Und was empfehlen Sie Patientinnen, die nicht an einem solchen Programm teilnehmen können? Ist es nicht schwierig, zu trainieren, wenn es einem schlecht geht — wie können sich diese Menschen motivieren? 

Karen Steindorf: Zum Glück gibt es immer mehr qualifizierte Angebote für Krebsbetroffene und auch immer mehr Ärztinnen und Ärzte, die ihre Patientinnen auf diese wichtige Begleittherapie hinweisen, auch wenn sicherlich noch nicht alle Regionen in Deutschland hinreichend abgedeckt sind.

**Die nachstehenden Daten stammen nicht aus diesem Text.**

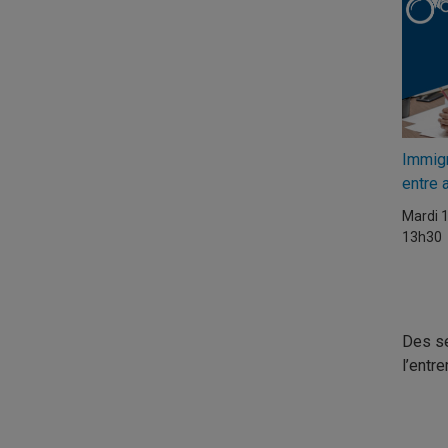
Immigr
entre 
Mardi 
13h30
Des se
l’entr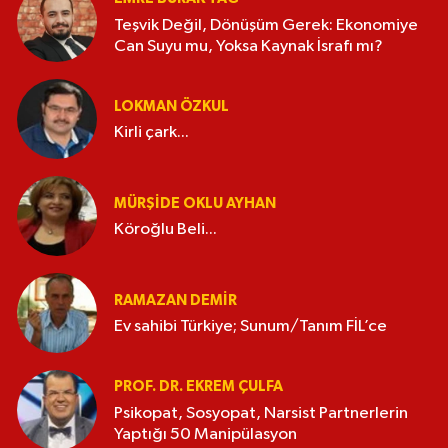
Teşvik Değil, Dönüşüm Gerek: Ekonomiye
Can Suyu mu, Yoksa Kaynak İsrafı mı?
LOKMAN ÖZKUL
Kirli çark...
MÜRŞIDE OKLU AYHAN
Köroğlu Beli...
RAMAZAN DEMİR
Ev sahibi Türkiye; Sunum/Tanım FİL’ce
PROF. DR. EKREM ÇULFA
Psikopat, Sosyopat, Narsist Partnerlerin
Yaptığı 50 Manipülasyon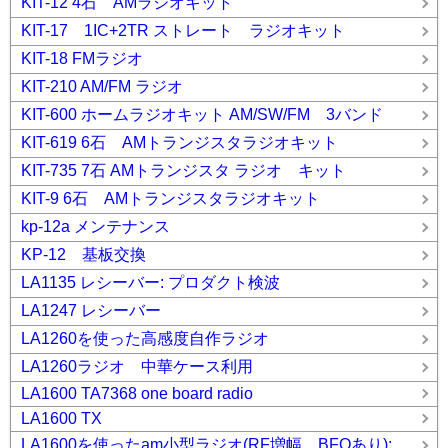
KIT-12 4石 AMラジオキット
KIT-17 1IC+2TR ストレート ラジオキット
KIT-18 FMラジオ
KIT-210 AM/FM ラジオ
KIT-600 ホームラジオキット AM/SW/FM 3バンド
KIT-619 6石 AMトランジスタラジオキット
KIT-735 7石 AMトランジスタ ラジオ キット
KIT-9 6石 AMトランジスタラジオキット
kp-12a メンテナンス
KP-12 基板交換
LA1135 レシーバー: プロダクト検波
LA1247 レシーバー
LA1260を使った高感度自作ラジオ
LA1260ラジオ 中華ケース利用
LA1600 TA7368 one board radio
LA1600 TX
LA1600を使ったam小型ラジオ(RF増幅、BFOあり):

Ganz ohne fachkundigen Rat würde ich nicht anfangen, aber danach gibt es für viele Krebsbetroffene schon die Option, auch ohne eine Gruppe zu trainieren.

Der Anfang ist am schwersten. Da braucht man einen konkreten Plan, wie man Sport und Bewegung in den Alltag integrieren kann, zum Beispiel parallel zu einer regelmäßigen Nachrichtensendung. Was sich als nicht praktikabel erweist, sollte man Zug um Zug anpassen. Die meisten merken aber nach kurzer Zeit, wie gut ihnen das Training tut. Das ist wie nach einer anderen Erkrankung, man muss wieder mühselig und klein anfangen, sich herantasten. Der Körper adaptiert sich, baut Muskeln und Ausdauer auf. Dann fällt es immer leichter und macht sich auch im Alltag positiv bemerkbar. Wenn man weiß, dass sich damit die eigene Lebensqualität verbessert und die Beschwerden verringern, ist das doch ein schöner Ansporn. Ich denke, wir haben mit unserer Studie erneut dazu beigetragen, mehr Krebserkrankte dazu zu motivieren, die Kraft der Bewegung für sich zu nutzen.